** Data provided follows **

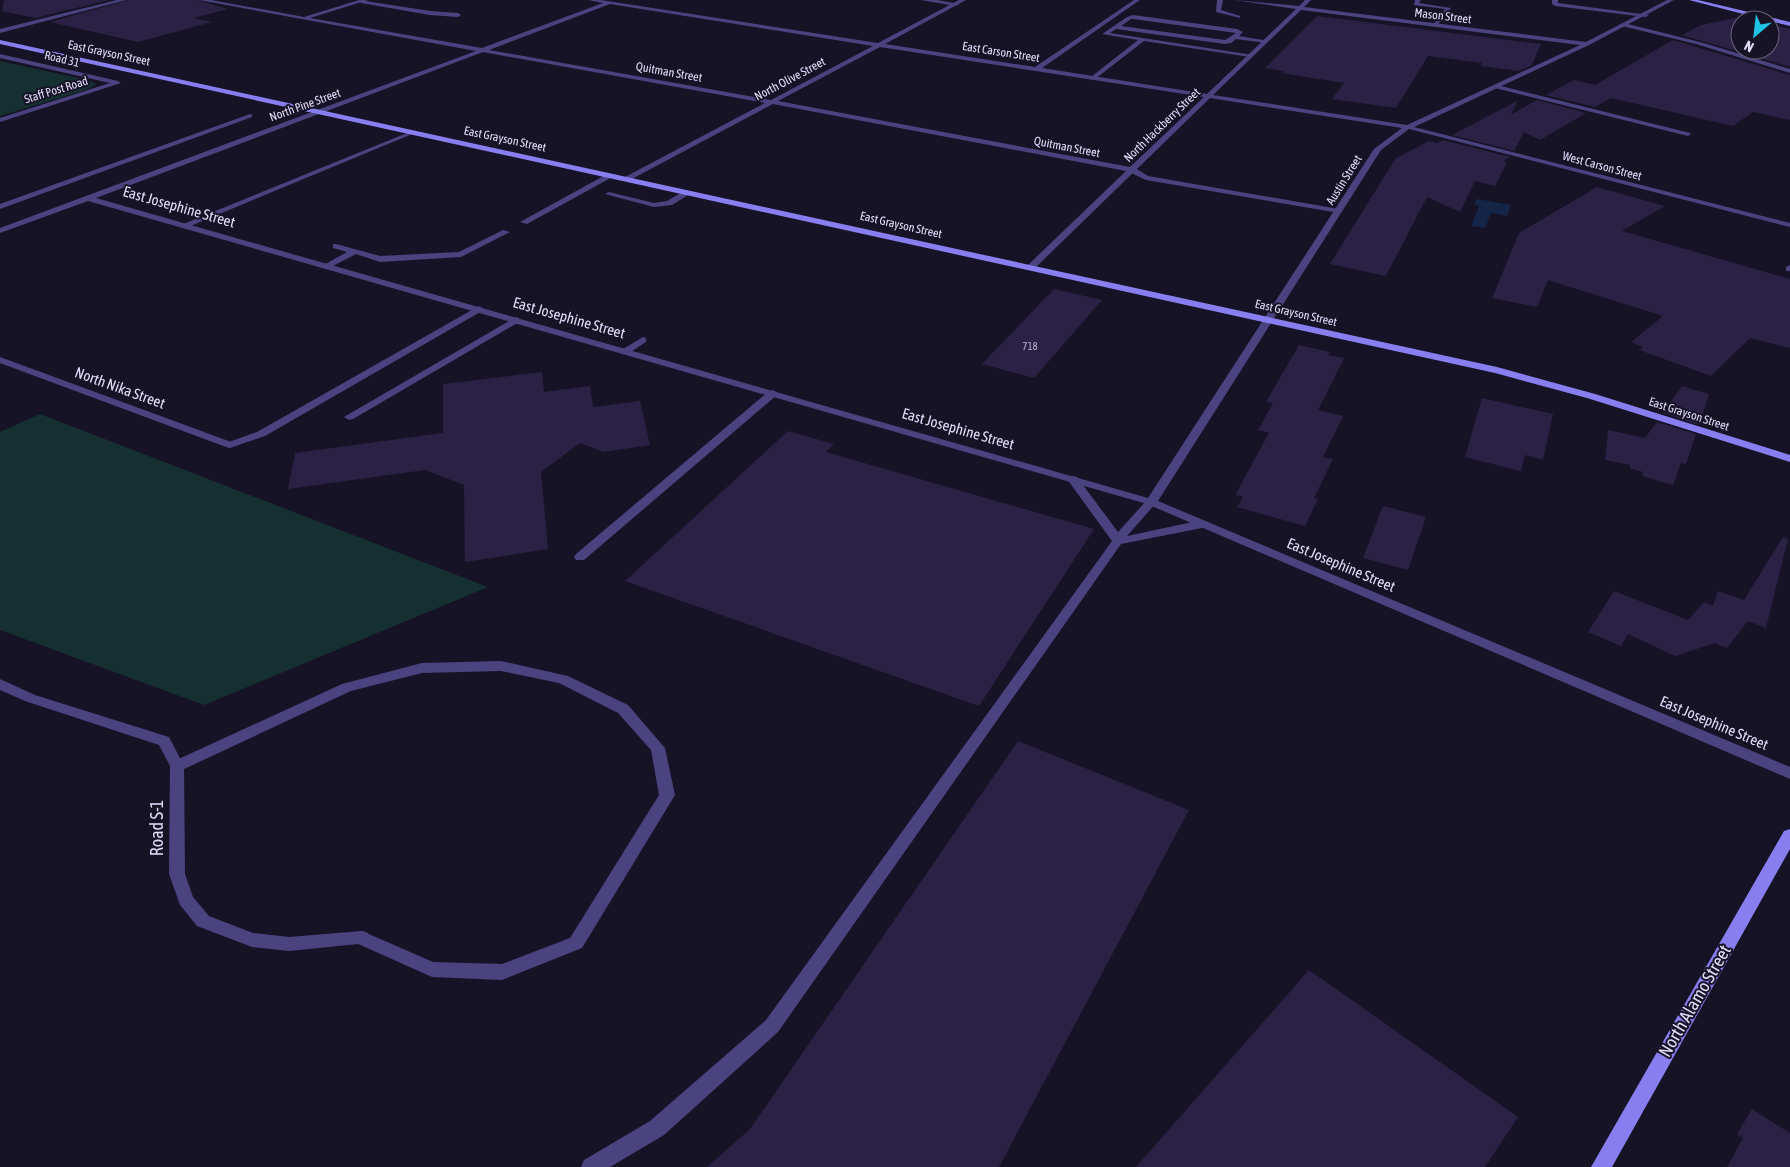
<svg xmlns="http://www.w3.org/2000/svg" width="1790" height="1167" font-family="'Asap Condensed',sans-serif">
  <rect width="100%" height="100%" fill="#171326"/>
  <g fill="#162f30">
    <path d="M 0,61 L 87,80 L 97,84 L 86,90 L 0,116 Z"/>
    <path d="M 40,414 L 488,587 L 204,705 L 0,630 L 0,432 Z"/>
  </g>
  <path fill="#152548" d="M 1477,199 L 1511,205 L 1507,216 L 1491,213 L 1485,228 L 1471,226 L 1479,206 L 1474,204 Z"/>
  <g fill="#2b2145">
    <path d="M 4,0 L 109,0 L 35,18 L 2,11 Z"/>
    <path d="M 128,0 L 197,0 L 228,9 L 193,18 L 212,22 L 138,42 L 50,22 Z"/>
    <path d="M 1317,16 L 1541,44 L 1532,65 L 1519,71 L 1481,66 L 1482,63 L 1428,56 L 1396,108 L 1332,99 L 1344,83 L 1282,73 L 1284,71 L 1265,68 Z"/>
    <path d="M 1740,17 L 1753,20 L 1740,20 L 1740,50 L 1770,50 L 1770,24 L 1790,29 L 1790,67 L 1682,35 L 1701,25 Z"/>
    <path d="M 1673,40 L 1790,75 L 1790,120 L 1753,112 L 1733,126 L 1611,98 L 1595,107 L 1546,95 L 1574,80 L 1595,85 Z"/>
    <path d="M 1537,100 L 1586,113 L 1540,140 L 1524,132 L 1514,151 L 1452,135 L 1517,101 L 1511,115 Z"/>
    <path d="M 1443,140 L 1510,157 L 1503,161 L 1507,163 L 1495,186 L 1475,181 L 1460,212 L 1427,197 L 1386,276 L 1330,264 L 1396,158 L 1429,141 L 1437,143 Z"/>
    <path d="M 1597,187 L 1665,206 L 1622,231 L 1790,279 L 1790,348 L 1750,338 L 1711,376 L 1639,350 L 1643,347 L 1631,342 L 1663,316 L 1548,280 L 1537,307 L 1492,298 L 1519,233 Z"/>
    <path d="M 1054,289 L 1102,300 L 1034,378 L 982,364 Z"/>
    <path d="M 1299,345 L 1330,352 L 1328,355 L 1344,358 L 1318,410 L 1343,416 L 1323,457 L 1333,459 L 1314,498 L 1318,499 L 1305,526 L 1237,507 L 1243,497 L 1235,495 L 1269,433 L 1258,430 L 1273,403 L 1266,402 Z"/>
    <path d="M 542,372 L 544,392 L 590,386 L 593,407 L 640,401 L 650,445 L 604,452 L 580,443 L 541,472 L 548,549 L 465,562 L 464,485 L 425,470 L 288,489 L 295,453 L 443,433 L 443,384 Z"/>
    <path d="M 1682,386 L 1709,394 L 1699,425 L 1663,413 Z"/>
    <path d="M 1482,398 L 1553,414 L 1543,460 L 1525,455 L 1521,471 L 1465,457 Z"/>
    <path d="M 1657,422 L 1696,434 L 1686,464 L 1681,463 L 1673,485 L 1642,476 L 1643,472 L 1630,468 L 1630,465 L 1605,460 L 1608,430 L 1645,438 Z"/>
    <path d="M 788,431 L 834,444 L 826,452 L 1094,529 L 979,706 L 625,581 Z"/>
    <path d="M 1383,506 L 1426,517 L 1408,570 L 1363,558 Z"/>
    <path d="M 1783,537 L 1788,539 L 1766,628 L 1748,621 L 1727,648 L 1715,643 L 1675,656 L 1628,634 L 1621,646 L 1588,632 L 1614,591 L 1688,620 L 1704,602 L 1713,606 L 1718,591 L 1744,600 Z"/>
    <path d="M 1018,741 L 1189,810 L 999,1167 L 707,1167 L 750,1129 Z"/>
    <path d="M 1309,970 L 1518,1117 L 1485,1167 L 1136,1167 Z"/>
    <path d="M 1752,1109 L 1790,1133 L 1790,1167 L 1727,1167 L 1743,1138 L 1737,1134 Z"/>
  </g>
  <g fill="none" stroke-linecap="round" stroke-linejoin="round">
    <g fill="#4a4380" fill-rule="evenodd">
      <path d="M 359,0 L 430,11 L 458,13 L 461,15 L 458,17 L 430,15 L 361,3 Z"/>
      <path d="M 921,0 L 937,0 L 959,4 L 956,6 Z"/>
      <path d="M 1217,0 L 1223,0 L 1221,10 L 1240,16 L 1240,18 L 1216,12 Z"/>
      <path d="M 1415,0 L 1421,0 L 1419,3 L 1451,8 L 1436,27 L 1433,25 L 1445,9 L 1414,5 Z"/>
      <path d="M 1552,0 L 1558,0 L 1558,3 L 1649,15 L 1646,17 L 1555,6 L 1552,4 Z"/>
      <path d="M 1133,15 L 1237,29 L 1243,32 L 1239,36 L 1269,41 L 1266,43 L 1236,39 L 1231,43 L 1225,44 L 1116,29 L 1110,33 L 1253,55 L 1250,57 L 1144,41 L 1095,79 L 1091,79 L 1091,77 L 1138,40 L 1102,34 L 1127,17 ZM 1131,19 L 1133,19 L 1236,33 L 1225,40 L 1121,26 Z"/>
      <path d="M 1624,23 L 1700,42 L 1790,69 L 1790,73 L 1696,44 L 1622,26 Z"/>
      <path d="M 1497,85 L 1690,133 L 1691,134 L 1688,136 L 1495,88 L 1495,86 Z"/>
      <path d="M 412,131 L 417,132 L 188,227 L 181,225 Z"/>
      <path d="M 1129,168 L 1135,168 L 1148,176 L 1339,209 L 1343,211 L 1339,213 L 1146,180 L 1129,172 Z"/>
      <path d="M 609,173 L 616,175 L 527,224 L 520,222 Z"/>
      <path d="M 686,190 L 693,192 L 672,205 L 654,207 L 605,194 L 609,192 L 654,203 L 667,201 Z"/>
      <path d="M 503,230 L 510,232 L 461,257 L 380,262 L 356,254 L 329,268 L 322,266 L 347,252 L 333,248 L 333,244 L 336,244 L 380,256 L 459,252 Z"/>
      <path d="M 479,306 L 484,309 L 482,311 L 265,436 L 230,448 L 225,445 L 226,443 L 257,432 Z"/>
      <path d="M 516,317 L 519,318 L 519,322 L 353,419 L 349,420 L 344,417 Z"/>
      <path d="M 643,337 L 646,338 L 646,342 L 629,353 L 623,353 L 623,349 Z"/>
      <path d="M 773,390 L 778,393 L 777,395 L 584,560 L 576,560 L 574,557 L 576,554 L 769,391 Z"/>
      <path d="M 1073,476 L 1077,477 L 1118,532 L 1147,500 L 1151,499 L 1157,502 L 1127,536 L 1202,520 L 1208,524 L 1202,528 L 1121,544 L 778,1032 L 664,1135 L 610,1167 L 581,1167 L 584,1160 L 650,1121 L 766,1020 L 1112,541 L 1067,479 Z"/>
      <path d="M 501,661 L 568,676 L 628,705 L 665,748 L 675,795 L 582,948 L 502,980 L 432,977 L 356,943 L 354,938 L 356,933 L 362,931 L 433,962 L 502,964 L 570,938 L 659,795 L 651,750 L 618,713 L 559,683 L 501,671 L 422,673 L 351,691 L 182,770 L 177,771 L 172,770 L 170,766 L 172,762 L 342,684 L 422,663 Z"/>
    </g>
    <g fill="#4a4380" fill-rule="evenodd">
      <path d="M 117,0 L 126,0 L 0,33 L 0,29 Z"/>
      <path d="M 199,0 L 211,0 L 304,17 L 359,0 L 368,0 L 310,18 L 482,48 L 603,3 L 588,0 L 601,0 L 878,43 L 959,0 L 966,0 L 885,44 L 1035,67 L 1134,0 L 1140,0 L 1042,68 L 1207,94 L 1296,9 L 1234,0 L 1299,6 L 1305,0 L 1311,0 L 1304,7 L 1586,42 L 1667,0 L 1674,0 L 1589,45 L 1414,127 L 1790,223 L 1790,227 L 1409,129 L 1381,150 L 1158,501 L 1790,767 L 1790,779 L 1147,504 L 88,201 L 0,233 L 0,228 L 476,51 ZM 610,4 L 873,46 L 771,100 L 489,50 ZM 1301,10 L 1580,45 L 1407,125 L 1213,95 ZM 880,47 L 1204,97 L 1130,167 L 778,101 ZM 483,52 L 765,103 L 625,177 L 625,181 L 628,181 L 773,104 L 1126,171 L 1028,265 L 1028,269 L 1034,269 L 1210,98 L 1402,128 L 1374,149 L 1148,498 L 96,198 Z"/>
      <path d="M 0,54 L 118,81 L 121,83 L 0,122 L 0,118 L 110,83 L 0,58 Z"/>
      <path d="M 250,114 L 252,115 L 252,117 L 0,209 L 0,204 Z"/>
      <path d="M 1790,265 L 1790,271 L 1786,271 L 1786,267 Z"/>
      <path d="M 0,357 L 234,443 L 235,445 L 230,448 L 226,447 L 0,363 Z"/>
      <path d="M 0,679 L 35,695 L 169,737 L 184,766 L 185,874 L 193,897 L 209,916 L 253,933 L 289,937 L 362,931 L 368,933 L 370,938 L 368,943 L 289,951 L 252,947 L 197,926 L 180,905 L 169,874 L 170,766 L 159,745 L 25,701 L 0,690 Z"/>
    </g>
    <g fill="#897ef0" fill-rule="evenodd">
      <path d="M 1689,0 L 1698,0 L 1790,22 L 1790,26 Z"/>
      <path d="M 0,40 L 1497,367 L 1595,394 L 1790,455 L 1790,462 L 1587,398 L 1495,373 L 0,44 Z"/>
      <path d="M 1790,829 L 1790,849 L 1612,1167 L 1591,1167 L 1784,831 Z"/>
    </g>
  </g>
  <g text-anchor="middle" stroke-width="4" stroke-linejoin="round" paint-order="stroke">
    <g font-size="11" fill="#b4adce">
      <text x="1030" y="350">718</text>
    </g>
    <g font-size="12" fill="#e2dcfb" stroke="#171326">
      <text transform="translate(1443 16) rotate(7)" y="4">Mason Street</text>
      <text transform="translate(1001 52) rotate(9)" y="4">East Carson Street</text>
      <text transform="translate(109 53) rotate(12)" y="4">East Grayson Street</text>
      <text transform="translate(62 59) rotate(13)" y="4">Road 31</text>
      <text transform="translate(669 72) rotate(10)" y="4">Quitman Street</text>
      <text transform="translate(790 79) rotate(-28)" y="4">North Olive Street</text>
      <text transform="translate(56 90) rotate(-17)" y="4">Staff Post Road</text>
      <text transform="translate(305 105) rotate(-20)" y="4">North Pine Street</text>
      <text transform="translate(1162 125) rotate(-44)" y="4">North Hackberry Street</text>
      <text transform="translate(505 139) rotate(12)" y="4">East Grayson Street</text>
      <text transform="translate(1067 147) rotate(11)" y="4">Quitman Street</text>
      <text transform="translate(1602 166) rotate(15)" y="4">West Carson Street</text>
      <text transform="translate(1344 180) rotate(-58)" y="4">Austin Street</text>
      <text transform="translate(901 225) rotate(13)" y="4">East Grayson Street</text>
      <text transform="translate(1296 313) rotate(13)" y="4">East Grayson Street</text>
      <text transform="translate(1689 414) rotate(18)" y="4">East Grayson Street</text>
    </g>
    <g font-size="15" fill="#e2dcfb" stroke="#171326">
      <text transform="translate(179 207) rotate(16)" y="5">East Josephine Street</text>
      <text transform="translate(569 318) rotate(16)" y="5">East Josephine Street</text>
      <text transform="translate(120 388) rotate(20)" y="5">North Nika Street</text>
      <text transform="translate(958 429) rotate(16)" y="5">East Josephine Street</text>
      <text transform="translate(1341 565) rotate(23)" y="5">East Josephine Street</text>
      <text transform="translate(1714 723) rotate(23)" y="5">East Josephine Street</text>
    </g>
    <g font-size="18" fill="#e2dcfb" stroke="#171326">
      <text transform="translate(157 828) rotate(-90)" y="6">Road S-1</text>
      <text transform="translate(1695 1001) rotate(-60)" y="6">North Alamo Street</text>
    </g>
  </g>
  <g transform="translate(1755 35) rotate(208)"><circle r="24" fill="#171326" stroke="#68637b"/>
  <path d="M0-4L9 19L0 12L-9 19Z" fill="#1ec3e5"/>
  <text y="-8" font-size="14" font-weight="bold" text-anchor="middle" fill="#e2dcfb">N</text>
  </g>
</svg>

** End of Data provided **

__What the task requires__. Among the entries above, count the lines that contain the word "round" and give the number by itself.

__Written reply__. 2